Castle of Illusion. I remember this level.

It was a very lengthy demo covering two levels with a lot of back-tracking to finish side quests. In fact, I didn’t even finish the demo because I played it right before bed thinking it would be short (like most demos) and had to turn it off because I was getting sleepy! So perhaps there are more levels covered in the demo, I just didn’t get to them. The one thing that stood out the most about Power of Illusion was how Dream Rift used the 3D of the 3DS. There were layers with a background and a foreground (where the action took place). The background was incredibly detailed and was just lovely to look at. The second level seems to be based on Captain Hook’s ship (you rescue characters from Peter Pan in this level too), which I thought was a nice touch as well.

Second level in the demo.

The actual gameplay has your standard jumping and platforming with a double jump (pressing B twice) being required to hurt enemies. But in addition, it has the paint and thinner mechanic from the Epic Mickey games. At certain points in the game, there will be objects you can interact with on the bottom screen. You will be able to form (by painting) an object, like a box to reach higher ground, or you can erase an object that is hindering you. You do this by painting the outline or erasing the object after tapping on it on the bottom screen. Once you enter paint/erase mode, the action on the top screen pauses. It was neat, but it could get a bit weary after the first few times. Still I personally had no problem with this repetitive aspect in the demo. You can also press A to shot paint or thinner at enemies. Later on, you also gain access to additional powers (like a floaty jump from Tinker Bell) through side quests (given to you by the characters you rescue). Some side quests are very easy to complete, others take a bit more effort.
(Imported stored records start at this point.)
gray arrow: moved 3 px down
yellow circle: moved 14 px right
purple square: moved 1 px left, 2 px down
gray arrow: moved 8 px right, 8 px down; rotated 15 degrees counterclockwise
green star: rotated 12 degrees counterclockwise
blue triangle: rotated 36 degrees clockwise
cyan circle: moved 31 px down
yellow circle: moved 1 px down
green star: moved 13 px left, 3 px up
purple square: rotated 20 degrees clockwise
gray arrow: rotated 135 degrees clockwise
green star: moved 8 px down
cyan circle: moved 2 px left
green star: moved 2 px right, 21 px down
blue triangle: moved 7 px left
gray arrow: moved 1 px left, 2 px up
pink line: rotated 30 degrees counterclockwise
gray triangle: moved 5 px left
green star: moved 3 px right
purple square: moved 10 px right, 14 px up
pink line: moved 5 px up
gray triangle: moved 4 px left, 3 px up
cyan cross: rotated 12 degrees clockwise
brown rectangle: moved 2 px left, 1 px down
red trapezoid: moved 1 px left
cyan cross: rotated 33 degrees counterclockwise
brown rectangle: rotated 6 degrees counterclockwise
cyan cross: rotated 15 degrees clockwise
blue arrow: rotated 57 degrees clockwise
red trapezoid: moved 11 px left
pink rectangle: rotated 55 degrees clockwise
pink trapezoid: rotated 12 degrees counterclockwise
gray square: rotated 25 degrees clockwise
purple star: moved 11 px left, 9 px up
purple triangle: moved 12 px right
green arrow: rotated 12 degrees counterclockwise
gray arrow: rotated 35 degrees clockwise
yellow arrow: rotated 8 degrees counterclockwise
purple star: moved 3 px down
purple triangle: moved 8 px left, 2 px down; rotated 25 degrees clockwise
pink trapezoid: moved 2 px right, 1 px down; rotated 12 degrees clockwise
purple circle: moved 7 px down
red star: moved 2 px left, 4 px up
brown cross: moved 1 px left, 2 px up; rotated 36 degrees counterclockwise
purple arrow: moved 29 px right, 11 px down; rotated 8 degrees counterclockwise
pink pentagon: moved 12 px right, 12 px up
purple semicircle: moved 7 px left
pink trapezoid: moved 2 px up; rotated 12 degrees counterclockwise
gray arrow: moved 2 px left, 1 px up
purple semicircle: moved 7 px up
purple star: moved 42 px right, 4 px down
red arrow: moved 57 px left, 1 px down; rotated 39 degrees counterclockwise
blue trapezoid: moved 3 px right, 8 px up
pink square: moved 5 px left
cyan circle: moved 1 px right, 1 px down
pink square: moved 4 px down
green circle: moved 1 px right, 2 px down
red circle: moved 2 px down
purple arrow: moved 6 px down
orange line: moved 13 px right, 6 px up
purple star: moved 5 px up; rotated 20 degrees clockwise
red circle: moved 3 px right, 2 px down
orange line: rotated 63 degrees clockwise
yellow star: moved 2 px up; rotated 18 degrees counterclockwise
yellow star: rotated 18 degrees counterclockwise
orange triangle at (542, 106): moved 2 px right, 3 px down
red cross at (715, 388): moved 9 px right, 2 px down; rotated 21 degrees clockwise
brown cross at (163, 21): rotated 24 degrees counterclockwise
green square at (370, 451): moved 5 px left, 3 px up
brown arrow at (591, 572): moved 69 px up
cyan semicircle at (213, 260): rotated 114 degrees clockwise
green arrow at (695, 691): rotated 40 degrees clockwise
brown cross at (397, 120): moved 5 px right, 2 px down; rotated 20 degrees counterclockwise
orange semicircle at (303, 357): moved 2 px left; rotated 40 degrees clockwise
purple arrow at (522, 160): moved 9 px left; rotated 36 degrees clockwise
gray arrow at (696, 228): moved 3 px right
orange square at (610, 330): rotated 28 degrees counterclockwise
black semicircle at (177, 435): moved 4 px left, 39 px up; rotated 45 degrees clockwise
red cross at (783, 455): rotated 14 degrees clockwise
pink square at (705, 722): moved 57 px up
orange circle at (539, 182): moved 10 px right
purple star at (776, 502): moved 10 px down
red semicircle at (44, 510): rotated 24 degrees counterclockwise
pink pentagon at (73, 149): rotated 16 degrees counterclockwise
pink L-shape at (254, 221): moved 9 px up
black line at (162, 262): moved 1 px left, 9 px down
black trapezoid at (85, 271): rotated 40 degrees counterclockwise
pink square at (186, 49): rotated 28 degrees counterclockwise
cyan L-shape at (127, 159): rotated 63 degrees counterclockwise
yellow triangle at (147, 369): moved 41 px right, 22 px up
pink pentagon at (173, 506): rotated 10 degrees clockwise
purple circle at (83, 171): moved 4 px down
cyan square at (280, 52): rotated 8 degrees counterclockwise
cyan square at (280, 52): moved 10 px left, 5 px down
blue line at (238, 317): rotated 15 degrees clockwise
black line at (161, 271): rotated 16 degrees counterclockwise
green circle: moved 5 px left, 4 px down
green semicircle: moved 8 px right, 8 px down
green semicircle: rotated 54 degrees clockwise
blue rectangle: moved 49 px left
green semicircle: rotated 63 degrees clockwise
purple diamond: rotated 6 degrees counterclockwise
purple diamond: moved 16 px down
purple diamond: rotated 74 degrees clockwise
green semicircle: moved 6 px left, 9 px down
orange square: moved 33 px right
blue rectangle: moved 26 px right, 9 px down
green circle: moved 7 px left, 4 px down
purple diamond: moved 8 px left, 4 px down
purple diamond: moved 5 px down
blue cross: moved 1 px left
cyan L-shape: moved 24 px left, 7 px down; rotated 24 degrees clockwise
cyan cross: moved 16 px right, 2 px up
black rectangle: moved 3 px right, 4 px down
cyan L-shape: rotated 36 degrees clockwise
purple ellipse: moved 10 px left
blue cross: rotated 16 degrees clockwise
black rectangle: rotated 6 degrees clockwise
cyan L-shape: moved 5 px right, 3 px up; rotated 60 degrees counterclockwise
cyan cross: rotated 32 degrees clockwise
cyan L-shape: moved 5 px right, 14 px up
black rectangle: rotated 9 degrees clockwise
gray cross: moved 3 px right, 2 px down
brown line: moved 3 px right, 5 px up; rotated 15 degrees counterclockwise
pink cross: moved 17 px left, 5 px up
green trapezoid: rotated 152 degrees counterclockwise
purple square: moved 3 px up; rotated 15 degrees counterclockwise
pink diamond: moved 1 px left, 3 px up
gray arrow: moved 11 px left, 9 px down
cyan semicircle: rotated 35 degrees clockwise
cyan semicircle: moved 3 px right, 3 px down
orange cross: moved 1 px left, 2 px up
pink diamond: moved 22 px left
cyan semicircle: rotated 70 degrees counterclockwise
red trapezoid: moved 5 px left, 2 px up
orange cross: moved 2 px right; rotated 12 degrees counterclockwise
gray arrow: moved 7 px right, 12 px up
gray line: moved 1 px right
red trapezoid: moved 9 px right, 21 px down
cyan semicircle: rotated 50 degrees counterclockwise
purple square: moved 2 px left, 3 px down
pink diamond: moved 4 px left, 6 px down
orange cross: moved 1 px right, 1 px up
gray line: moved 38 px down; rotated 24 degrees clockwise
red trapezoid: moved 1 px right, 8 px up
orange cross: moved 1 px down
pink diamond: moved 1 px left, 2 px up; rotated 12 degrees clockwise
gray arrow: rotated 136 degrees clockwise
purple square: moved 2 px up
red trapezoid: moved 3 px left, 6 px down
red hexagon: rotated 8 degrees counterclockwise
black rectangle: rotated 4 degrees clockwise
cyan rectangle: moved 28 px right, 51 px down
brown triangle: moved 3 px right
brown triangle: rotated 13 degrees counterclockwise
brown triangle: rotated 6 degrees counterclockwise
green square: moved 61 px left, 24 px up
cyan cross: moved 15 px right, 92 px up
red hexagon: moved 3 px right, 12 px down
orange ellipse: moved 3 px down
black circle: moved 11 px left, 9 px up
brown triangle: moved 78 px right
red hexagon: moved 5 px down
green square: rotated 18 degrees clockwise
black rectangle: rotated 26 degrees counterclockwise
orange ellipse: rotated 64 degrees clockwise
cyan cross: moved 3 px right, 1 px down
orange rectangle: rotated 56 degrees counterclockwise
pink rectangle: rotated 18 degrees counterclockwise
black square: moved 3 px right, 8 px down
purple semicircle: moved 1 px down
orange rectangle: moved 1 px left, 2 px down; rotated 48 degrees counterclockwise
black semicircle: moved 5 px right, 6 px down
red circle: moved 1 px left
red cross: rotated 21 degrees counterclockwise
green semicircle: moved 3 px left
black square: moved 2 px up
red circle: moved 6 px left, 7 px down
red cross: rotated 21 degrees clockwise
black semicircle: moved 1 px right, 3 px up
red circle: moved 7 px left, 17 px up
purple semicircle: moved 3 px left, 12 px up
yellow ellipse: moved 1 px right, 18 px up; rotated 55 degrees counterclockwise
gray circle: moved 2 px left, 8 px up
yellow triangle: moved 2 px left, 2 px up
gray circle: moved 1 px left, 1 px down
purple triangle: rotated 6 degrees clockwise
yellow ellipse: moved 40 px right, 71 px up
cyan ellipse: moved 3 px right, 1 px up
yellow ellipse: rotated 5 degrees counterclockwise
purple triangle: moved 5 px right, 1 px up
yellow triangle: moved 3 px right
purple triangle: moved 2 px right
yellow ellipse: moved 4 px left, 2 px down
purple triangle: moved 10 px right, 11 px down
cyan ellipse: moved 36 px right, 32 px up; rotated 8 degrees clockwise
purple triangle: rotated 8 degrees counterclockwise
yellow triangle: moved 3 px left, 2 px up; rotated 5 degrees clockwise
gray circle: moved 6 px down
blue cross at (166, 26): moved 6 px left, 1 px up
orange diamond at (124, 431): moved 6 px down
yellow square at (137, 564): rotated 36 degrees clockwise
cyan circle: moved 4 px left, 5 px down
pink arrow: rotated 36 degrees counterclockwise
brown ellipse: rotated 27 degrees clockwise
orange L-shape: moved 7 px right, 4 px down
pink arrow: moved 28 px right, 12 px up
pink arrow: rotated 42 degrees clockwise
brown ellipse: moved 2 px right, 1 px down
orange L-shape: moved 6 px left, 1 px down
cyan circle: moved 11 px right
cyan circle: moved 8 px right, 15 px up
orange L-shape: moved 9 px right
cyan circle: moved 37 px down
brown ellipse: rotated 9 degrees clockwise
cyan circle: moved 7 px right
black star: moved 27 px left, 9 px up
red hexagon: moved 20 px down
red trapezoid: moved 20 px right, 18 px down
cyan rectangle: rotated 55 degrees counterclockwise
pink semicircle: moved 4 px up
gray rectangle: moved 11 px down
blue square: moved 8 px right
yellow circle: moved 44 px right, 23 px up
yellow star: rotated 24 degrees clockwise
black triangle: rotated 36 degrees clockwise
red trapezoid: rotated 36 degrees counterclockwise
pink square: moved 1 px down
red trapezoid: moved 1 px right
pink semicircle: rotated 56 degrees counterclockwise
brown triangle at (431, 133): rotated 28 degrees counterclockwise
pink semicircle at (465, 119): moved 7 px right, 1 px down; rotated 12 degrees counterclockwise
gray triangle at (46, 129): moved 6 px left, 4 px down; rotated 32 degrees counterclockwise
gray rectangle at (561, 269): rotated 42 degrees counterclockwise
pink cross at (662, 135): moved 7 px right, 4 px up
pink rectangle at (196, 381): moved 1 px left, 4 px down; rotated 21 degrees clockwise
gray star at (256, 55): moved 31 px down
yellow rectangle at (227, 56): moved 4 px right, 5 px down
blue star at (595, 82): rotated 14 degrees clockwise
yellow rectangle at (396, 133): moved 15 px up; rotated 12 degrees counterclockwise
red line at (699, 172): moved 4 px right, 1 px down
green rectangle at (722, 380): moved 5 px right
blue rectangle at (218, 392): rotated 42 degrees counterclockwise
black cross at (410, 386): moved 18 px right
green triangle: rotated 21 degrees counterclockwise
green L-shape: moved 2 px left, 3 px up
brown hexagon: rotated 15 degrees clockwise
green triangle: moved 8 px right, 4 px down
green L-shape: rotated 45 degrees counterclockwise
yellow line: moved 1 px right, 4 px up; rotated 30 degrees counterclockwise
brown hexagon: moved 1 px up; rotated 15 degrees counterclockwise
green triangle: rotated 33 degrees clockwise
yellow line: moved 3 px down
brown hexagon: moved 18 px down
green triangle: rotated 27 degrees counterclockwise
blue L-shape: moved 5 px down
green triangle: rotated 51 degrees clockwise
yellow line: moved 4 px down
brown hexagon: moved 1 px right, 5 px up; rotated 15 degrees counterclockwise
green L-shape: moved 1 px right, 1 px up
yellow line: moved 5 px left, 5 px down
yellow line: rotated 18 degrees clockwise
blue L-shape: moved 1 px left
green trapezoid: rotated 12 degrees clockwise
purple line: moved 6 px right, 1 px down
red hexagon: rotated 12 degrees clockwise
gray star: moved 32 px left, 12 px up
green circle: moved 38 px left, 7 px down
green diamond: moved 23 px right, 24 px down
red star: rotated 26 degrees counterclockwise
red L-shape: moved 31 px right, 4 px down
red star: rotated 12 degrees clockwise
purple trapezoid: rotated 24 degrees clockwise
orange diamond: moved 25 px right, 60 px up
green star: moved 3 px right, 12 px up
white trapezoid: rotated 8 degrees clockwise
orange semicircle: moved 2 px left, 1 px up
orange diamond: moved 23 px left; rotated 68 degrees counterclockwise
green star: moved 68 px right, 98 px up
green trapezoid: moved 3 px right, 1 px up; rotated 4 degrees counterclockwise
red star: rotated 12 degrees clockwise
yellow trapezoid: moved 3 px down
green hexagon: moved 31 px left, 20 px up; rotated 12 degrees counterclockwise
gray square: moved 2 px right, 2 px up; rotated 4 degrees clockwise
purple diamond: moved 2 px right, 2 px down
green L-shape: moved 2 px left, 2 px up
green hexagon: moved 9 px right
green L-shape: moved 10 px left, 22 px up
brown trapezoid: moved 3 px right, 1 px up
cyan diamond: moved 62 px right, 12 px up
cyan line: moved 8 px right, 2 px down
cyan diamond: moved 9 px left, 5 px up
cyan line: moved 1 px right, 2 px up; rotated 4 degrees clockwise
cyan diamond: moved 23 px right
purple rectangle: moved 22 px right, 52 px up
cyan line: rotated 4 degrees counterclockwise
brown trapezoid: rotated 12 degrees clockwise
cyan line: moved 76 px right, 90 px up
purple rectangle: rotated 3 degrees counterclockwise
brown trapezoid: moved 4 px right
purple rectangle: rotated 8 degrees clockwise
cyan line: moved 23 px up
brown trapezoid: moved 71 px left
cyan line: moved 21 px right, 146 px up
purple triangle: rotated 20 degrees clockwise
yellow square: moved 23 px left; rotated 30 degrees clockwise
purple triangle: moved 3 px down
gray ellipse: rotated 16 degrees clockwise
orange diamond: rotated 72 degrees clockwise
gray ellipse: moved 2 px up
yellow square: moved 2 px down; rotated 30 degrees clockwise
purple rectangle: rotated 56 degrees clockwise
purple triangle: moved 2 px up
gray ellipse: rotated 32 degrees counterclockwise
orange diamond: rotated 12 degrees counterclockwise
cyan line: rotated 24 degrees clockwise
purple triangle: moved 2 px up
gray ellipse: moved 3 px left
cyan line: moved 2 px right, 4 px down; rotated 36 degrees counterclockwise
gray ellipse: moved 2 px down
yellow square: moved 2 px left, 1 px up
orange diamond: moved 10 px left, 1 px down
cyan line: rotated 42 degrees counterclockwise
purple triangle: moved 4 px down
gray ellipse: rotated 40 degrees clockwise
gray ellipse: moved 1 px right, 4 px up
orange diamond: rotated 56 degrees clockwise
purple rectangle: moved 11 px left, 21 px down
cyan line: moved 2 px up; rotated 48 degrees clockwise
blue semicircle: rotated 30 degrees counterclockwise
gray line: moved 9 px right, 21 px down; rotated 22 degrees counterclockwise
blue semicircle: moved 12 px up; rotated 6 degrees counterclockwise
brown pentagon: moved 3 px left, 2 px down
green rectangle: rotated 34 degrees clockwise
All in all, the game wasn’t very difficult, but these are probably early levels. Also, if you want to do all the side quests, you do need to think a little about what powers to use and when since some characters and items are located in harder to reach places. It’s a very solid game if the demo is anything to go by and I think it will be a great platformer. It’s not as unique as I thought it would be (since the drawing mechanic has already been done in Drawn to Life), but regardless, I enjoyed it and will definitely be keeping an eye on the retail release. Being somewhat of a Disney fan as well, the Disney locations and characters were also a big plus in my books. It looks like I can finally pick up a licensed game again without worrying that it will be horrible. =)

Anyone else tried the demo? What did you think of it? Has anyone tried the first Epic Mickey game? How was it?